Gitmek istediğiniz yere trafik derdi olmadan, hızlıca ulaşmak istemez misiniz?
Hatta o kadar hızlı ki göz açıp kapayıncaya kadar…
Evet bunun bir yolu var. Bugüne kadar filmlerde gördüğümüz ışınlanma!
Peki ya ışınlanmanın artık filmlerden çıkıp gerçeğe dönüştüğünü söylesek?
Işınlanma Nedir?
Işınlanma bilim ve kurgu filmlerinde sıkça karşımıza çıkan, özellikle trafikten ya da işlemeyen toplu taşıma sisteminden bunalmış olanlarımızın hayallerini süsleyen bir kavram. Daha doğrusu kavramdı. Çünkü Çinli bilim insanları bir nesneyi Dünya’nın neredeyse 500 kilometre dışındaki bir uyduya ışınladıklarını açıkladılar.
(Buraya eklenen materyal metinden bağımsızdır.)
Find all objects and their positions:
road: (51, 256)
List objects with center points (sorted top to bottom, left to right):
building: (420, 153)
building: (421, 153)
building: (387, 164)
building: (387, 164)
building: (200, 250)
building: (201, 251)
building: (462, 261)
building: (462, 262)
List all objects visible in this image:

Peki bu ışınlanma dediğimiz şey tam olarak ne? Temel olarak bir nesneyi küçük, minik, ufacık ışın parçacıklarına ayırarak bunlardan her birini büyük bir hızla, yani ışık hızıyla başka bir konuma göndermek ve orada hepsini tekrar birleştirmek. Düşününce oldukça mantıklı. Çünkü biz bir bütün olarak çok ağır hareket ederken, ışın parçaları yani fotonlar hem havada hem de boşlukta çok daha hızlı bir şekilde yer değiştirebilirler. Zaten ışınlanmayı zor kılan şeylerin başında gelen olgu yer değiştirme değil de bir nesneyi parçalayıp geri birleştirmek
Çinliler Işınlanmayı Mümkün Kıldı!
Görünen o ki Çinli bilim insanları bu konuda biraz mesafe kat etmişler ve bugüne kadarki ışınlanma demeye en yakın eylemi gerçekleştirmişler. Şimdi gelin ışınlanmanın geçmişi, ışınlanma kavramını işleyen eserler ve açıklanamamış olaylar üzerinden ışınlanmayla ilgili geliştirilmiş komplo teorilerine göz atalım.
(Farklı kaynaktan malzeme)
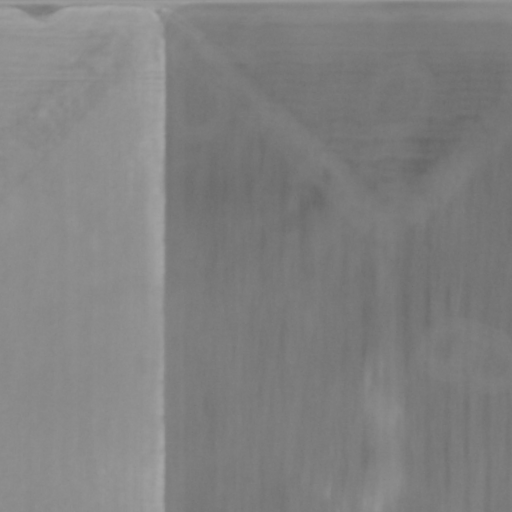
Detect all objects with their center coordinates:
crop: (256, 258)
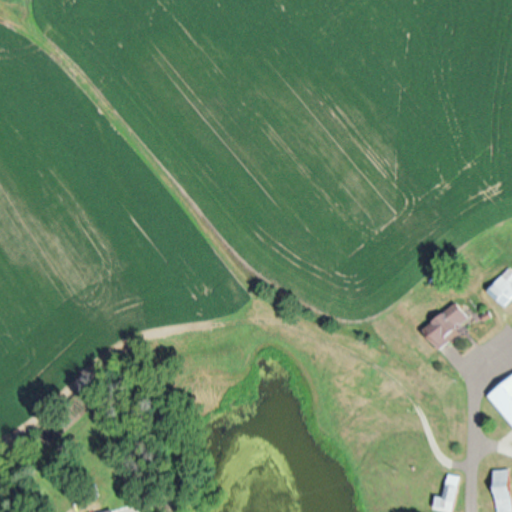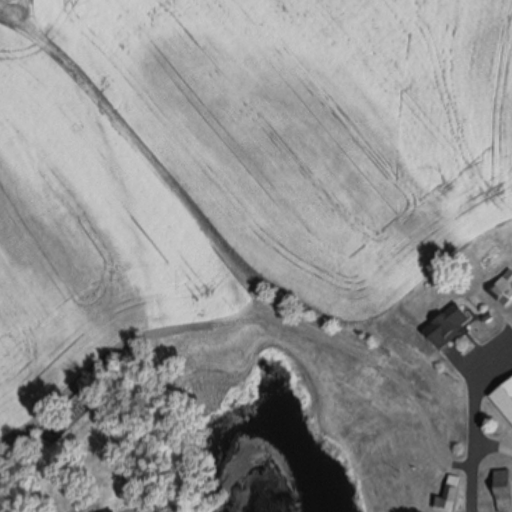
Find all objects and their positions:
building: (502, 287)
building: (450, 323)
building: (504, 395)
road: (451, 413)
building: (504, 488)
building: (111, 510)
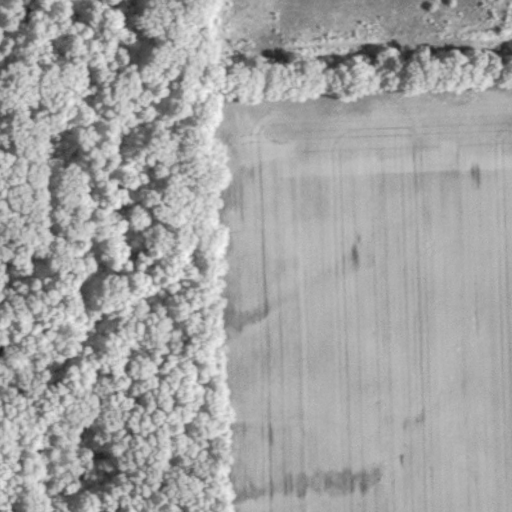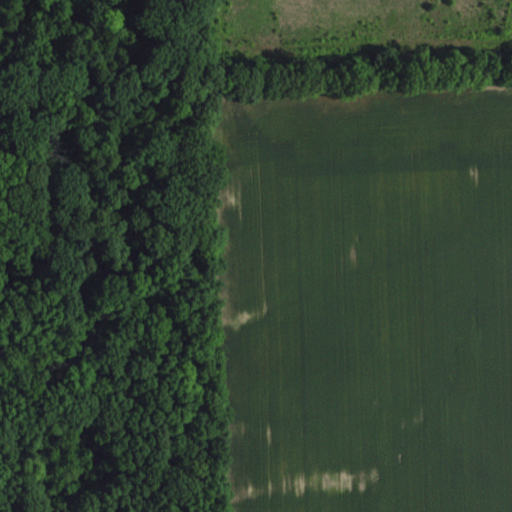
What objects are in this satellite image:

Tarihteki Işınlanma Girişimleri
Elbette ki hayal gücü geniş ve belki de biraz çılgın insanlar ışınlanma ya da ışınlanma benzeri bir fikri çok daha öncesinden akıllarına getirmişlerdir. Ne de olsa biz eğer üzerine konuşabiliyorsak, büyük ihtimalle bir yerlerde birileri bunu gerçek kılmak için çaba harcıyorlardır. Somut girişimlerse 25 yaşında bile değil.
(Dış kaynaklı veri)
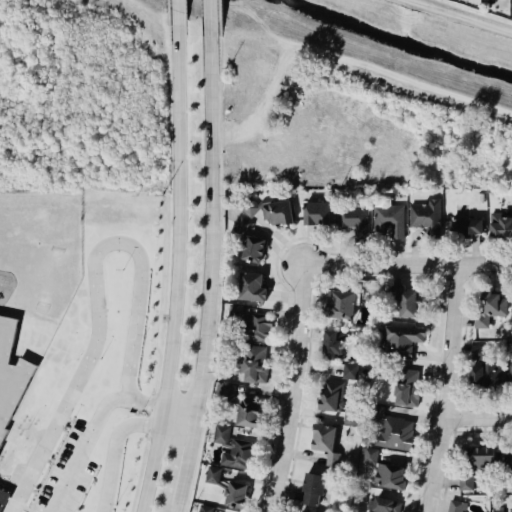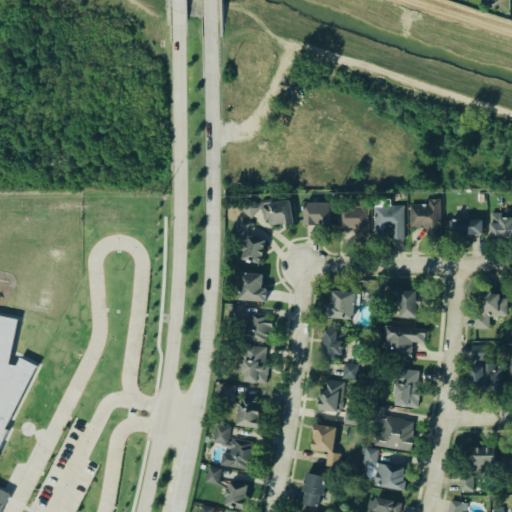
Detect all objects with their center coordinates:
road: (175, 6)
road: (146, 8)
road: (210, 10)
park: (142, 20)
road: (364, 62)
road: (211, 115)
building: (271, 211)
building: (316, 214)
building: (425, 216)
building: (354, 220)
building: (389, 220)
building: (499, 223)
building: (500, 225)
building: (242, 226)
building: (466, 228)
building: (251, 249)
building: (254, 249)
road: (176, 263)
road: (406, 266)
building: (250, 287)
building: (252, 287)
building: (404, 300)
building: (341, 305)
building: (489, 308)
road: (206, 316)
building: (252, 323)
building: (402, 341)
building: (333, 344)
building: (478, 352)
building: (255, 364)
building: (350, 370)
building: (510, 370)
building: (11, 376)
building: (485, 376)
building: (484, 377)
road: (77, 380)
building: (10, 384)
building: (407, 388)
road: (446, 389)
road: (295, 391)
building: (225, 392)
building: (331, 395)
building: (249, 412)
building: (350, 417)
road: (178, 419)
road: (477, 421)
building: (393, 431)
road: (84, 442)
building: (324, 442)
building: (325, 443)
building: (233, 448)
building: (234, 449)
building: (482, 455)
building: (507, 458)
road: (185, 464)
building: (381, 469)
building: (384, 471)
parking lot: (65, 474)
building: (466, 481)
building: (228, 486)
building: (312, 486)
building: (313, 489)
building: (236, 495)
building: (385, 505)
building: (455, 505)
building: (456, 506)
building: (205, 508)
road: (175, 509)
building: (509, 509)
building: (298, 511)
İlk Çalışma 1993’de Yapıldı
İlk olarak 1993’te bununla ilgili bir çalışma yapılmış. Çalışma temel olarak Einstein’ın teorilerinden yola çıkarak iki kuantum parçacığını uzaktan birleştirme ve yine uzak mesafelerde bir arada tutma üzerine gerçekleşmiş. Bu alandaki ağır ilerlemelerden sonra 2009’da ise Maryland Üniversitesi’ndeki fizikçiler kuantum formundaki verileri başka bir yere aktarmayı denemiş, fakat her 100 milyon denemeden sadece 1’i başarılı olmuş.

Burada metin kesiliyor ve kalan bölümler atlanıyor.